DIRECTIONS:
Your answer must be the lines from the first record through the line that contains "nose: (406, 338)", copied exactly and without any pictures.

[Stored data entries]
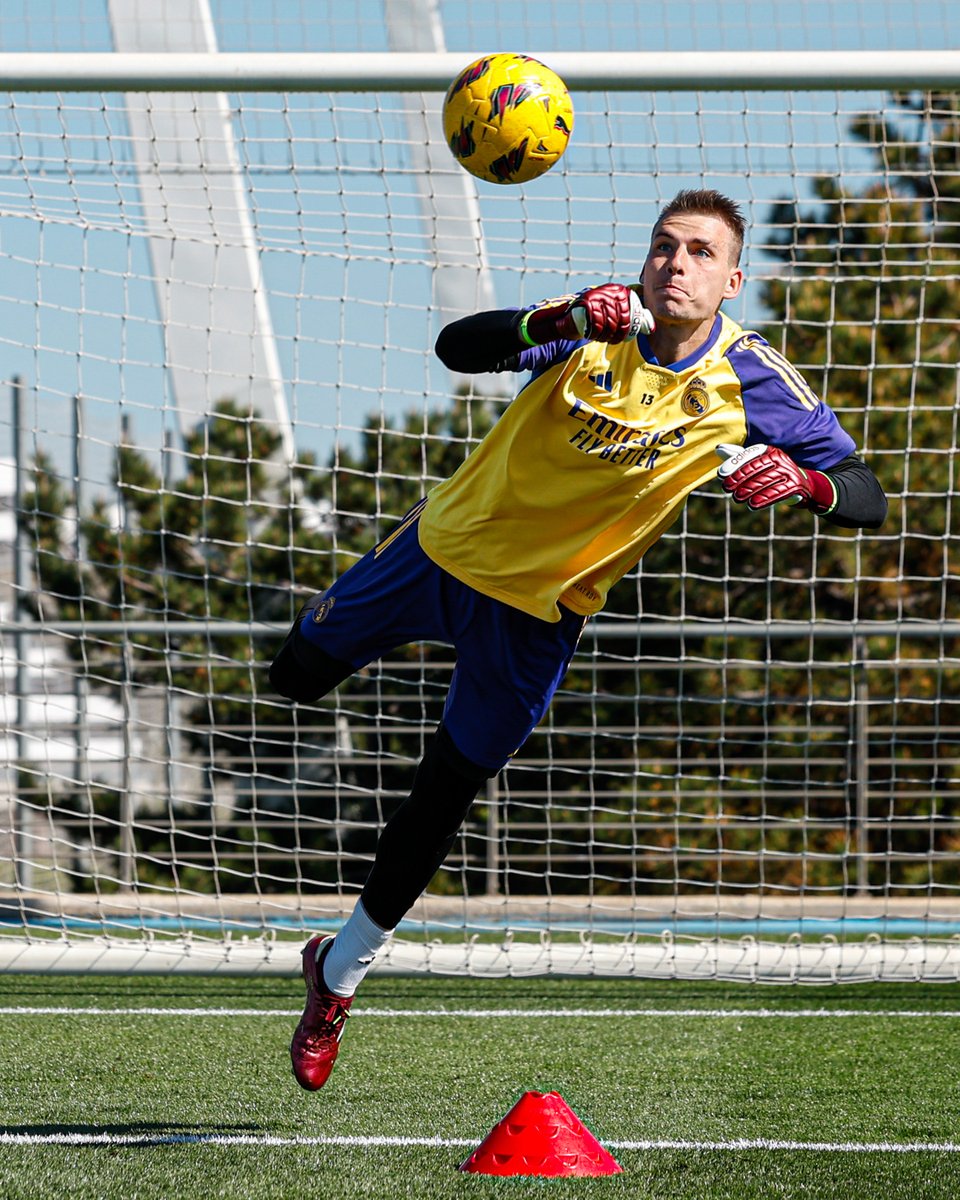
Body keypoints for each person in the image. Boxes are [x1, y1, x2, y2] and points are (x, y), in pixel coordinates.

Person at [269, 188, 887, 1091]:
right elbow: (456, 349)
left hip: (539, 614)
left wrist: (803, 482)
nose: (677, 264)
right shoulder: (595, 324)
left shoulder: (752, 379)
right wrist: (548, 316)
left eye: (701, 253)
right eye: (664, 247)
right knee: (293, 680)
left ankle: (339, 975)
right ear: (644, 260)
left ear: (733, 280)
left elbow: (865, 491)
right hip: (441, 550)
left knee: (442, 797)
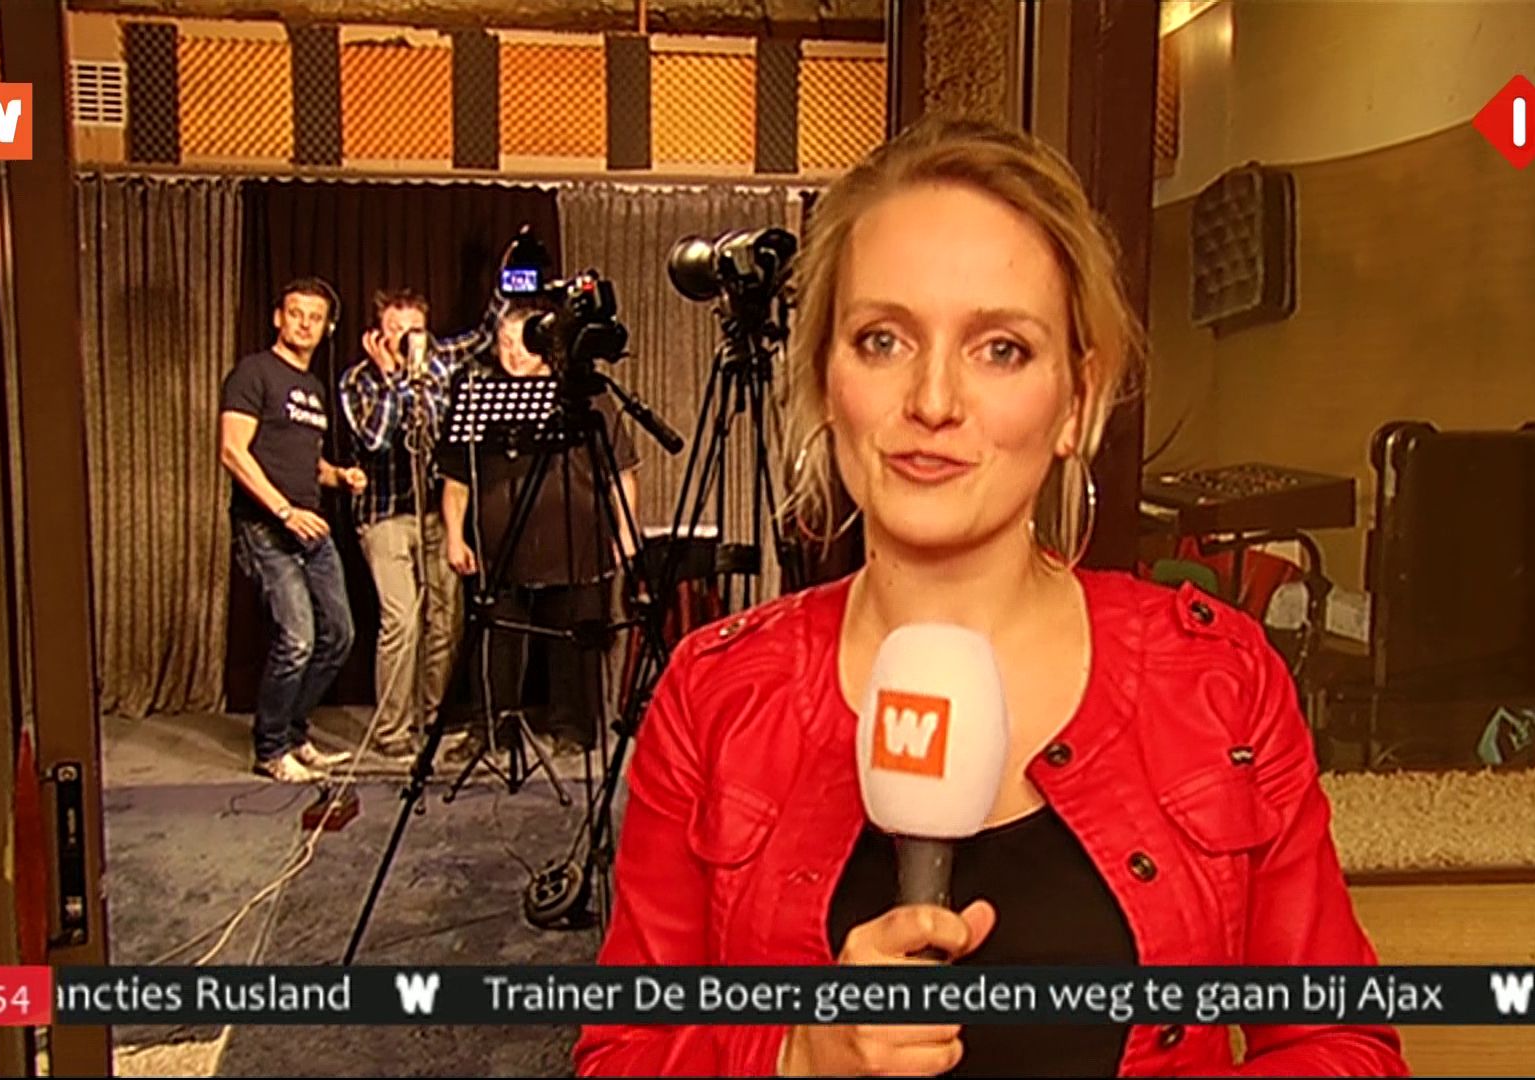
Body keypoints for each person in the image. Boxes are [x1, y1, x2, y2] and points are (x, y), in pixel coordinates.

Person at [573, 117, 1408, 1077]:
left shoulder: (1221, 680)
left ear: (1078, 402)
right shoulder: (715, 694)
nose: (933, 400)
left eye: (1001, 348)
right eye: (882, 339)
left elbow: (1342, 1044)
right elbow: (621, 1054)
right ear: (826, 380)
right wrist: (796, 1059)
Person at [439, 304, 641, 760]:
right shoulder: (477, 400)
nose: (513, 354)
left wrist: (626, 534)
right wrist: (455, 535)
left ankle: (574, 726)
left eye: (523, 344)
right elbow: (456, 480)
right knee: (496, 643)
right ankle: (493, 728)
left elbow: (622, 473)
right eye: (504, 344)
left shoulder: (586, 398)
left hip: (576, 543)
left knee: (576, 643)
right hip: (500, 548)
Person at [338, 288, 505, 759]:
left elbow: (485, 334)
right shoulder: (359, 380)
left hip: (435, 512)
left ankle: (433, 717)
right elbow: (374, 439)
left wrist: (507, 276)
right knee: (402, 619)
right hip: (385, 515)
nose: (406, 338)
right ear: (377, 333)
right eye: (395, 329)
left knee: (445, 618)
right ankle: (392, 730)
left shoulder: (438, 361)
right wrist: (394, 379)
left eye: (414, 330)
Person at [219, 278, 365, 783]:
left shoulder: (314, 390)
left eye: (315, 317)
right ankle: (271, 748)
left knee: (339, 636)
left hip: (310, 526)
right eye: (296, 313)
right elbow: (232, 451)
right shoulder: (253, 372)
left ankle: (295, 734)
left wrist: (339, 476)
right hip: (267, 526)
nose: (305, 323)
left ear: (327, 328)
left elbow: (307, 462)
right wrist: (284, 511)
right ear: (278, 318)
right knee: (298, 638)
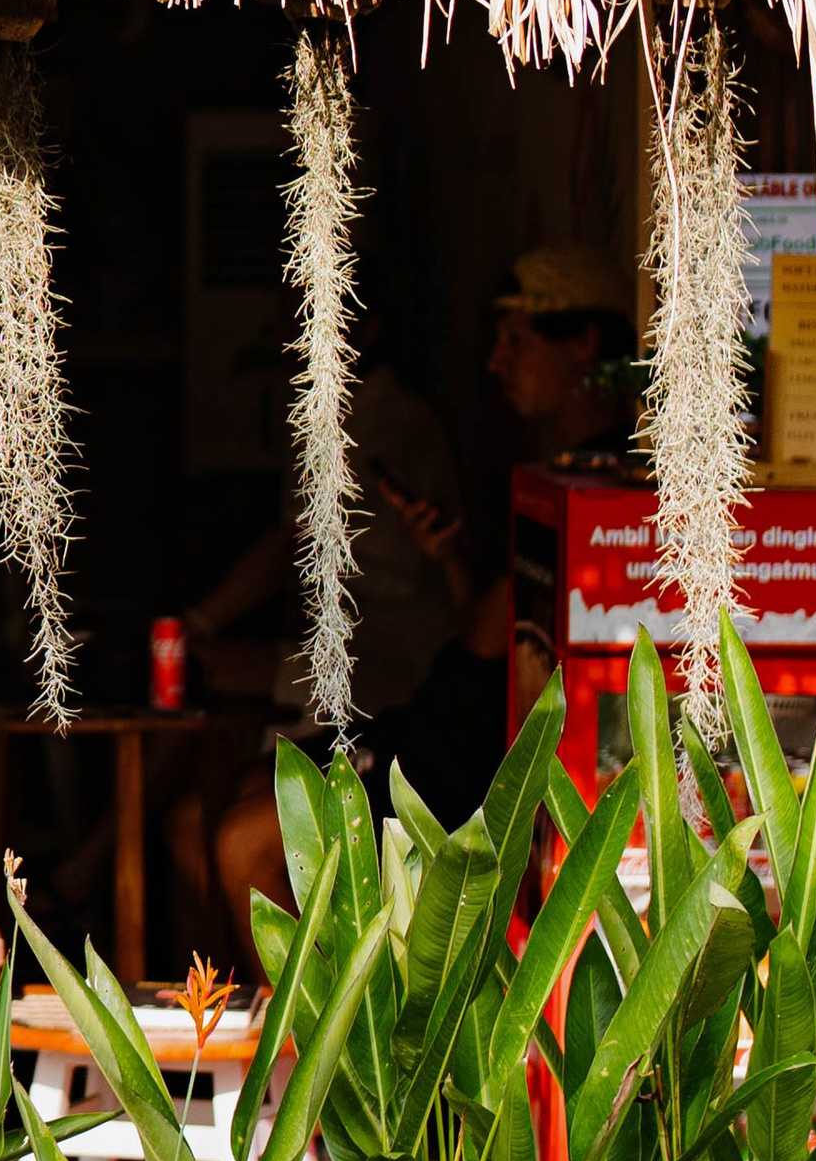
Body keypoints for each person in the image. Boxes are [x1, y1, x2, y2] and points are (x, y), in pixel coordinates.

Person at [180, 247, 635, 963]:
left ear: (583, 344)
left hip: (461, 756)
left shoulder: (614, 485)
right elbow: (484, 630)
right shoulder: (553, 471)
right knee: (205, 817)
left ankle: (324, 1062)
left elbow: (502, 641)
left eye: (518, 341)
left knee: (244, 839)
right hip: (433, 720)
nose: (496, 362)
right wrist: (452, 559)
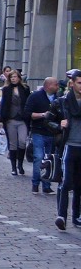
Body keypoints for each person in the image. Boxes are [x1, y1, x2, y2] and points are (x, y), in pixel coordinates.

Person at [50, 70, 81, 230]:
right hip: (69, 145)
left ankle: (77, 216)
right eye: (79, 83)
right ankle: (61, 215)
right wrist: (58, 125)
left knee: (79, 184)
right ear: (73, 83)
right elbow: (48, 119)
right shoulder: (63, 101)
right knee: (66, 181)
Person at [24, 76, 59, 194]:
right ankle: (35, 183)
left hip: (52, 132)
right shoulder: (35, 96)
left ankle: (46, 185)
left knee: (49, 159)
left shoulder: (58, 98)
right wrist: (43, 115)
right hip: (38, 130)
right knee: (39, 157)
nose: (58, 87)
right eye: (56, 84)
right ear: (49, 86)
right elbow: (28, 113)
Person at [0, 69, 31, 176]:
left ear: (19, 78)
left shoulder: (25, 88)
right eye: (11, 77)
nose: (13, 79)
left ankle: (20, 164)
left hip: (22, 119)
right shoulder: (6, 89)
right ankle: (13, 167)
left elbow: (28, 102)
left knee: (22, 141)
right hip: (10, 119)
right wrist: (1, 120)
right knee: (13, 144)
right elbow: (3, 104)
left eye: (15, 77)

FINAL ANSWER:
Body keypoints for each person in the image. Boxes are [x1, y1, x2, y2] and points are (x, y), in pixel coordinates.

Person at [269, 188, 887, 1091]:
right elbow: (456, 349)
left hip: (539, 614)
left wrist: (803, 482)
nose: (677, 264)
right shoulder: (595, 324)
left shoulder: (752, 379)
right wrist: (548, 316)
left eye: (701, 253)
right eye: (664, 247)
right knee: (293, 680)
left ankle: (339, 975)
right ear: (644, 260)
left ear: (733, 280)
left elbow: (865, 491)
right hip: (441, 550)
left knee: (442, 797)
Body keypoints for each person in the image. Boxes are [x1, y1, x2, y2] and points are (x, y), in pixel coordinates.

Person at [573, 117, 1408, 1077]:
left shoulder: (1221, 680)
left ear: (1078, 402)
right shoulder: (715, 694)
nose: (933, 400)
left eye: (1001, 348)
right eye: (882, 339)
left elbow: (1342, 1044)
right elbow: (621, 1054)
right ear: (826, 380)
right wrist: (796, 1059)
Person at [439, 304, 641, 760]:
right shoulder: (477, 400)
nose: (513, 354)
left wrist: (626, 534)
right wrist: (455, 535)
left ankle: (574, 726)
left eye: (523, 344)
right elbow: (456, 480)
right knee: (496, 643)
right ankle: (493, 728)
left elbow: (622, 473)
right eye: (504, 344)
left shoulder: (586, 398)
left hip: (576, 543)
left knee: (576, 643)
right hip: (500, 548)
Person at [338, 288, 505, 759]:
left elbow: (485, 334)
right shoulder: (359, 380)
left hip: (435, 512)
left ankle: (433, 717)
right elbow: (374, 439)
left wrist: (507, 276)
right knee: (402, 619)
right hip: (385, 515)
nose: (406, 338)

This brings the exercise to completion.